Note that we have specified that the learning rate should be explored equally accross each order of magnitude range.

Now we will setup the tuner object, which will run the hyperband algorithm. We set the max epochs to 12, the same as the baseline example above, but in reality this number should be larger. We also specify that we want the model with the best validation accuracy, and that all models should be evaluated in triplicate. Directory and project name will be used for a folder and subfolder (respectively) to hold the results.

tuner = Hyperband(
    MNISTHyperModel,
    max_epochs=12,
    objective='val_accuracy',
    executions_per_trial=3,
    directory='hyperband',
    project_name='MNIST_hyperband_2')

To review the search space to be searched by the model run:

tuner.search_space_summary()

Now we will kick off the training. This took about an hour on a modern GPU (Titan V)

tuner.search(x_train, y_train, validation_split=0.1)
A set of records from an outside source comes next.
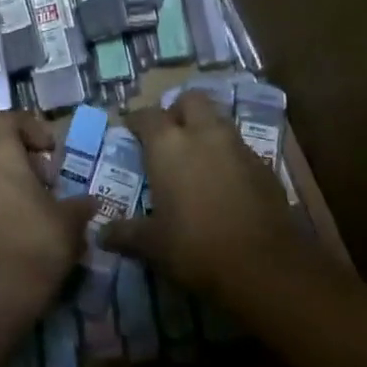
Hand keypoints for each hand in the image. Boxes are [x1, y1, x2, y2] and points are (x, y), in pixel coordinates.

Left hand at [0, 112, 94, 295]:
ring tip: (30, 207)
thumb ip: (79, 204)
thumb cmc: (38, 241)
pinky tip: (11, 230)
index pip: (9, 120)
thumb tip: (90, 202)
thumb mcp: (69, 220)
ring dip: (4, 182)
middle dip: (20, 157)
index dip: (32, 129)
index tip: (51, 151)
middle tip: (45, 181)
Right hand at [103, 92, 302, 297]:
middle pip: (190, 100)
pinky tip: (225, 182)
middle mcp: (203, 134)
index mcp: (169, 145)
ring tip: (197, 157)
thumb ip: (127, 234)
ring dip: (206, 130)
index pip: (147, 115)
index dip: (137, 121)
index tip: (131, 131)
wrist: (264, 265)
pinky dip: (229, 155)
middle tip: (170, 135)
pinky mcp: (264, 165)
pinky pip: (240, 148)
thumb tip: (101, 235)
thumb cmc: (196, 248)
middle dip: (178, 111)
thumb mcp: (153, 245)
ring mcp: (238, 146)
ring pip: (218, 120)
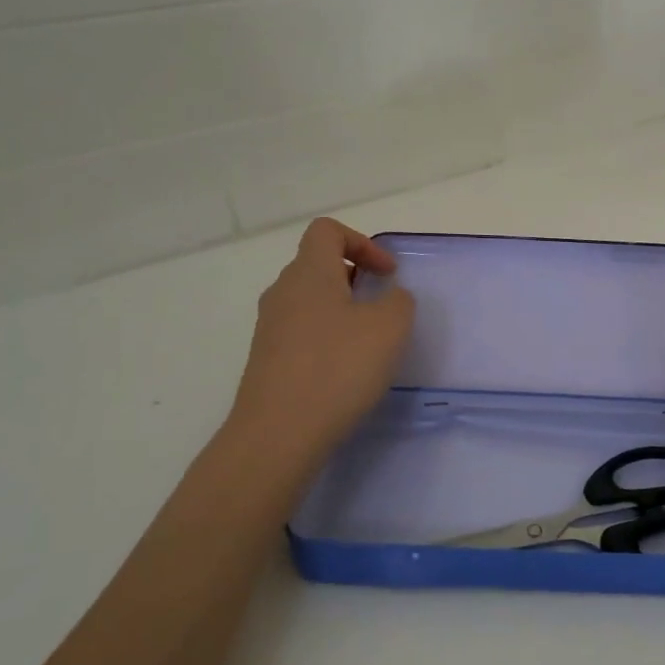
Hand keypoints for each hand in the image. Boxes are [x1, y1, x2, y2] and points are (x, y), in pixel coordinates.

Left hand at [229, 218, 415, 450]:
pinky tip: (344, 370)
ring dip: (341, 311)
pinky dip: (326, 338)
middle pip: (317, 265)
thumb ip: (398, 301)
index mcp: (309, 273)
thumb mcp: (390, 327)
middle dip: (355, 278)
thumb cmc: (338, 367)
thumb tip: (390, 298)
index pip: (327, 231)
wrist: (278, 433)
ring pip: (310, 301)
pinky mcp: (266, 360)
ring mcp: (269, 327)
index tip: (388, 274)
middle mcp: (283, 292)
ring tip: (367, 343)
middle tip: (382, 307)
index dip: (362, 243)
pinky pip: (301, 333)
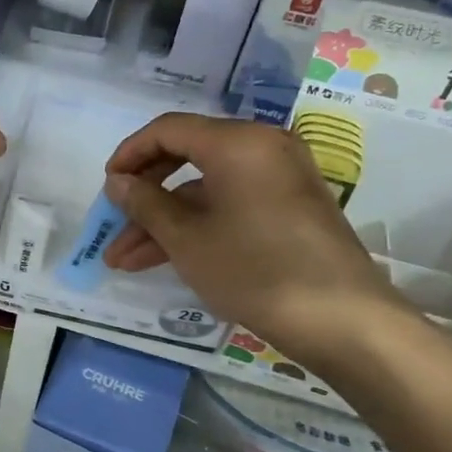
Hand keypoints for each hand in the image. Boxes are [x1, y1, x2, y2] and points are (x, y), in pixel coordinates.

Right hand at [100, 113, 409, 372]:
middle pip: (187, 157)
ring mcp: (280, 179)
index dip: (129, 154)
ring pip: (206, 190)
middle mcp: (262, 148)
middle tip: (113, 223)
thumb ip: (145, 203)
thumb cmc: (255, 270)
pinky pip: (231, 205)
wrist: (345, 322)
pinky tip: (166, 259)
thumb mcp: (187, 239)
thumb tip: (118, 182)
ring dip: (165, 221)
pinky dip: (199, 226)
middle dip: (145, 195)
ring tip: (124, 261)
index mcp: (237, 142)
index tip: (106, 187)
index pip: (168, 130)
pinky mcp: (290, 209)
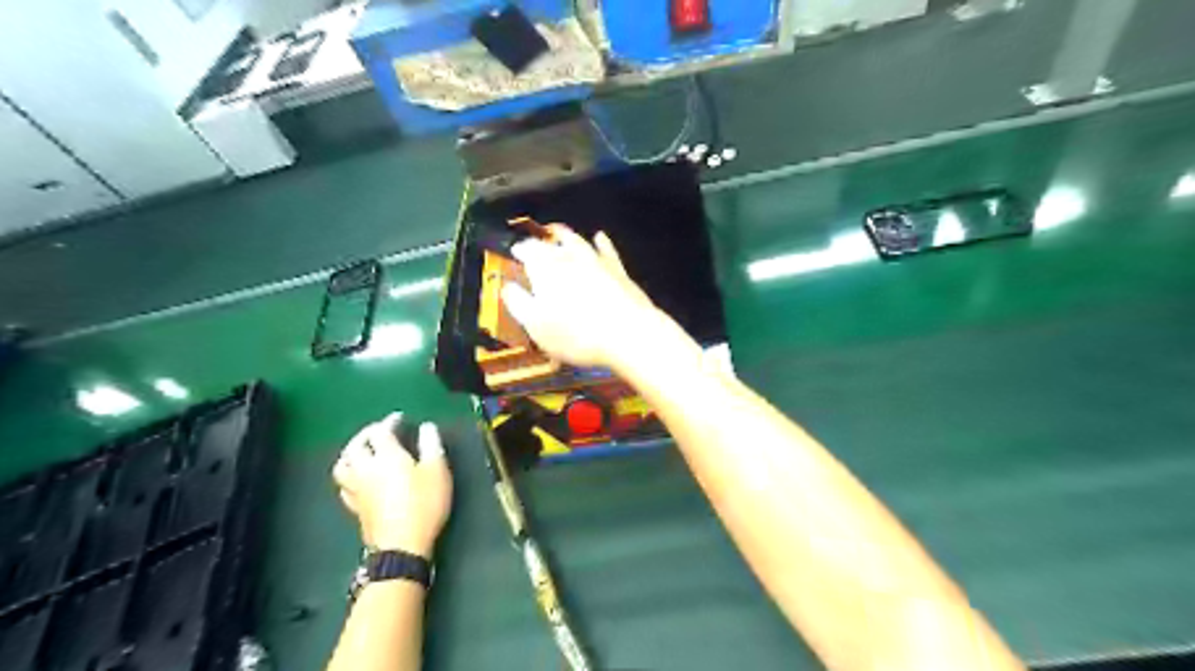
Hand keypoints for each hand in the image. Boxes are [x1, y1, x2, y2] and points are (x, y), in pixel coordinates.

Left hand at [331, 411, 451, 558]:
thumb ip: (431, 445)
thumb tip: (427, 427)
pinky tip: (358, 477)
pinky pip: (344, 485)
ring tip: (363, 451)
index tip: (399, 419)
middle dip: (366, 434)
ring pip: (343, 465)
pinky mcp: (355, 507)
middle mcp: (366, 469)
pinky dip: (350, 474)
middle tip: (379, 431)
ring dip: (351, 453)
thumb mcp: (437, 470)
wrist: (402, 545)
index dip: (389, 422)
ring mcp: (357, 489)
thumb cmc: (424, 504)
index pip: (381, 432)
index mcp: (387, 456)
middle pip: (355, 445)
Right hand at [498, 228, 661, 367]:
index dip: (519, 250)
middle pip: (552, 242)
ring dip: (566, 236)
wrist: (628, 333)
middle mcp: (569, 257)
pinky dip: (600, 242)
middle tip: (535, 241)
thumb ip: (518, 303)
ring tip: (559, 232)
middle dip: (541, 241)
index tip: (514, 253)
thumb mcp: (536, 325)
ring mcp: (596, 260)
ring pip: (577, 241)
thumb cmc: (575, 333)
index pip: (527, 250)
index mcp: (545, 267)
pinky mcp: (618, 269)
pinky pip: (606, 250)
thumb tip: (507, 287)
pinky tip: (599, 237)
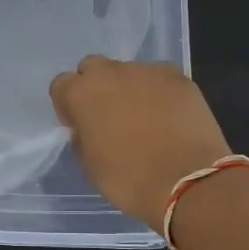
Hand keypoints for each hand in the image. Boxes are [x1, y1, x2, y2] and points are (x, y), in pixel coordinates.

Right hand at [49, 56, 232, 231]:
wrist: (187, 181)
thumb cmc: (129, 179)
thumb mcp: (90, 166)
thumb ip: (83, 137)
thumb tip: (89, 128)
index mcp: (81, 93)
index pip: (61, 85)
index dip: (68, 105)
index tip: (79, 125)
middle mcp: (110, 73)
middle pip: (93, 67)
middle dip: (96, 87)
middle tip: (109, 116)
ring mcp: (147, 71)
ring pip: (129, 72)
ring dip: (129, 88)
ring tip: (145, 118)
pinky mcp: (178, 76)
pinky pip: (159, 78)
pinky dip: (159, 92)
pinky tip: (169, 116)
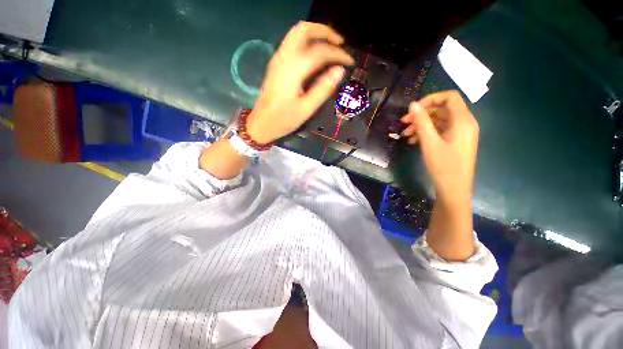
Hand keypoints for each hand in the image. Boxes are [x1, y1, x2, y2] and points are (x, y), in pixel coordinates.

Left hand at [246, 22, 353, 143]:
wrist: (261, 123)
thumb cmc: (284, 119)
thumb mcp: (306, 108)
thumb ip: (323, 88)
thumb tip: (339, 71)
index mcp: (294, 69)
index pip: (320, 51)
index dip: (338, 54)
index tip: (350, 62)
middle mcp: (284, 57)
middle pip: (304, 30)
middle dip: (325, 32)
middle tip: (340, 44)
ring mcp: (278, 59)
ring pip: (296, 33)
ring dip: (315, 34)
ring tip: (330, 46)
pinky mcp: (276, 64)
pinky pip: (292, 43)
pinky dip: (306, 41)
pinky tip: (315, 55)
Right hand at [400, 91, 478, 204]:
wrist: (454, 190)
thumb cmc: (443, 166)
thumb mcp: (429, 142)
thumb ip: (421, 121)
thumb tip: (413, 104)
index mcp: (462, 120)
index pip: (449, 97)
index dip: (430, 99)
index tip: (413, 110)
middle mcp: (464, 123)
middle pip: (442, 110)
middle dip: (422, 115)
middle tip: (403, 123)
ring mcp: (460, 134)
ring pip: (439, 121)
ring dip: (421, 125)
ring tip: (405, 135)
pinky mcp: (455, 142)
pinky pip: (440, 131)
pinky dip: (427, 133)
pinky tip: (413, 141)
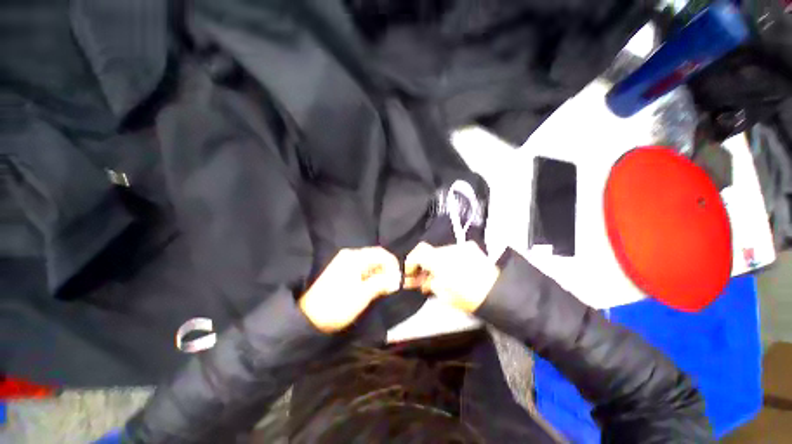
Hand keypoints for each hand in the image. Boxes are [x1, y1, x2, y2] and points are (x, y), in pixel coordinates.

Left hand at [299, 247, 400, 332]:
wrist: (309, 318)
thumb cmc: (338, 306)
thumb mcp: (363, 295)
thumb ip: (382, 283)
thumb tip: (397, 279)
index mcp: (354, 257)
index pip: (380, 253)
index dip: (393, 263)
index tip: (399, 278)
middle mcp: (349, 254)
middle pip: (375, 256)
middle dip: (386, 268)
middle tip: (393, 284)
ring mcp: (344, 261)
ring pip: (369, 262)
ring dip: (379, 272)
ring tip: (384, 287)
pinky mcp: (341, 269)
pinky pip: (361, 267)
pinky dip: (370, 275)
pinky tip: (372, 285)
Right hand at [404, 241, 498, 313]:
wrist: (499, 293)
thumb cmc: (470, 297)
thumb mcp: (444, 295)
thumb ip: (429, 284)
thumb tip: (422, 281)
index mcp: (441, 261)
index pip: (420, 251)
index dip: (411, 260)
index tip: (410, 271)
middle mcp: (450, 249)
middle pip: (430, 252)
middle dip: (424, 264)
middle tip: (422, 277)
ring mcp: (461, 247)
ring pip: (441, 252)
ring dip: (436, 263)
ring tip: (438, 276)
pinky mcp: (470, 248)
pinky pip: (453, 252)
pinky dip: (448, 260)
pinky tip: (451, 271)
Once that completes, we can show a summary of the search:

tuner.results_summary()

We can get the best model, and test it out on the same split as before:

best_model = tuner.get_best_models(num_models=1)[0]
loss, accuracy = best_model.evaluate(x_test, y_test)
print(accuracy)
0.9927

About the same as the basic model! Not too surprising given the relative simplicity of the problem, and the low number of epochs.

Let’s examine the model:

best_model.summary()
Model: "sequential"
_________________________________________________________________
Layer (type)                 Output Shape              Param #   
=================================================================
conv2d (Conv2D)              (None, 26, 26, 16)        160       
_________________________________________________________________
conv2d_1 (Conv2D)            (None, 24, 24, 16)        2320      
_________________________________________________________________
max_pooling2d (MaxPooling2D) (None, 12, 12, 16)        0         
_________________________________________________________________
dropout (Dropout)            (None, 12, 12, 16)        0         
_________________________________________________________________
flatten (Flatten)            (None, 2304)              0         
_________________________________________________________________
dense (Dense)                (None, 384)               885120    
_________________________________________________________________
dropout_1 (Dropout)          (None, 384)               0         
_________________________________________________________________
dense_1 (Dense)              (None, 10)                3850      
=================================================================
Total params: 891,450
Trainable params: 891,450
Non-trainable params: 0
_________________________________________________________________

Much more detailed results can be found in the output folders of the specific runs (we named this folder earlier), including the preformance in each round, and what models “made the cut” in each round.

Final Thoughts

In this blog post, we introduced the problem of hyperparameter optimization within the context of machine learning. We discussed the practical importance of solutions in the development of complex algorithms, constructing model performance benchmarks, and finding the best hyperparamter configuration in a fixed resource context. We then outlined some well-known and well-practiced solutions in random search, grid search, those involving Bayesian optimization, and then th HyperBand algorithm. We focused on describing the technical components of the HyperBand algorithm, and its associated subroutines and theory. Finally, we presented an example implementation of the Hyperband algorithm in an experimental setting to concretely outline a specific use-case and to reference an easy-to-use Python package available by Keras for developers.